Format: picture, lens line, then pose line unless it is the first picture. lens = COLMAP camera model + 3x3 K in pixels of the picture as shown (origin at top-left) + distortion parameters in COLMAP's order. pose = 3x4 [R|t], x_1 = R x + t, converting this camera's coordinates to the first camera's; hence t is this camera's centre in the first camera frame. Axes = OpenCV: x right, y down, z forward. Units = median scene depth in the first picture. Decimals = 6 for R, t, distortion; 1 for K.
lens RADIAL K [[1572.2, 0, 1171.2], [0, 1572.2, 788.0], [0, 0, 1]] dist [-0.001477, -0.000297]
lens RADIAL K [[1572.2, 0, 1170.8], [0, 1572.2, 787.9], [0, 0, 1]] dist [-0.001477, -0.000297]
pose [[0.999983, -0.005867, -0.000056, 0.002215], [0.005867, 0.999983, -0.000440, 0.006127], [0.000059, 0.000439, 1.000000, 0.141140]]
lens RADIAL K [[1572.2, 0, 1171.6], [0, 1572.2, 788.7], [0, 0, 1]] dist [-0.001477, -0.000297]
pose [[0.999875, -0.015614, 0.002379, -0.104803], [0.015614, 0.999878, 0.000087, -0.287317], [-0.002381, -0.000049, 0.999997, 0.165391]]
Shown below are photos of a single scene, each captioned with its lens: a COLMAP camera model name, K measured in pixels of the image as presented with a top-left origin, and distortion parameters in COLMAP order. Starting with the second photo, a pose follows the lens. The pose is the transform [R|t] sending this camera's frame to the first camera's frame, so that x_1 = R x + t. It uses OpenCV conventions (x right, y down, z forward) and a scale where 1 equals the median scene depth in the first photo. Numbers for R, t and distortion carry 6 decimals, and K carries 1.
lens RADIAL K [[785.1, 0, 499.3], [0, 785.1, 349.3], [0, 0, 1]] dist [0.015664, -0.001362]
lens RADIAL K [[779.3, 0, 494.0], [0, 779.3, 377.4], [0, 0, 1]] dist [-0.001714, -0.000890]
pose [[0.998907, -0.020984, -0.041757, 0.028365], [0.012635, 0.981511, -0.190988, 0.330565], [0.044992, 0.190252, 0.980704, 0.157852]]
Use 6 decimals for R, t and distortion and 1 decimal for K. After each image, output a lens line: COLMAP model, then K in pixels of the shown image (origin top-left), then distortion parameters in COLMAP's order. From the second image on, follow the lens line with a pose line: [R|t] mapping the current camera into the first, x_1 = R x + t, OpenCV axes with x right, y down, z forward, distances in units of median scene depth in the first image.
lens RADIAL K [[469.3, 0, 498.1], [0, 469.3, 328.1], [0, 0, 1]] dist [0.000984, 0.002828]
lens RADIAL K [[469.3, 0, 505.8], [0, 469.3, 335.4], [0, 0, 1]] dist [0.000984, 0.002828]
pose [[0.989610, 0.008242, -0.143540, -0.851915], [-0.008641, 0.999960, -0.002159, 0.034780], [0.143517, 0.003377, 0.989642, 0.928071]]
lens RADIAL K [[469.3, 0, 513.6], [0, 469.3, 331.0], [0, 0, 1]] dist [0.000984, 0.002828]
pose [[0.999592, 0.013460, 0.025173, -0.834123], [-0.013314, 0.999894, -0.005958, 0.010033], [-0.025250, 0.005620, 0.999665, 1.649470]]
********
Each of the lines from the one holding "Use 6 decimals" through the final line of the entries is to be set down exactly, and no others.

Use 6 decimals for R, t and distortion and 1 decimal for K. After each image, output a lens line: COLMAP model, then K in pixels of the shown image (origin top-left), then distortion parameters in COLMAP's order. From the second image on, follow the lens line with a pose line: [R|t] mapping the current camera into the first, x_1 = R x + t, OpenCV axes with x right, y down, z forward, distances in units of median scene depth in the first image.
lens RADIAL K [[469.3, 0, 498.1], [0, 469.3, 328.1], [0, 0, 1]] dist [0.000984, 0.002828]
lens RADIAL K [[469.3, 0, 505.8], [0, 469.3, 335.4], [0, 0, 1]] dist [0.000984, 0.002828]
pose [[0.989610, 0.008242, -0.143540, -0.851915], [-0.008641, 0.999960, -0.002159, 0.034780], [0.143517, 0.003377, 0.989642, 0.928071]]
lens RADIAL K [[469.3, 0, 513.6], [0, 469.3, 331.0], [0, 0, 1]] dist [0.000984, 0.002828]
pose [[0.999592, 0.013460, 0.025173, -0.834123], [-0.013314, 0.999894, -0.005958, 0.010033], [-0.025250, 0.005620, 0.999665, 1.649470]]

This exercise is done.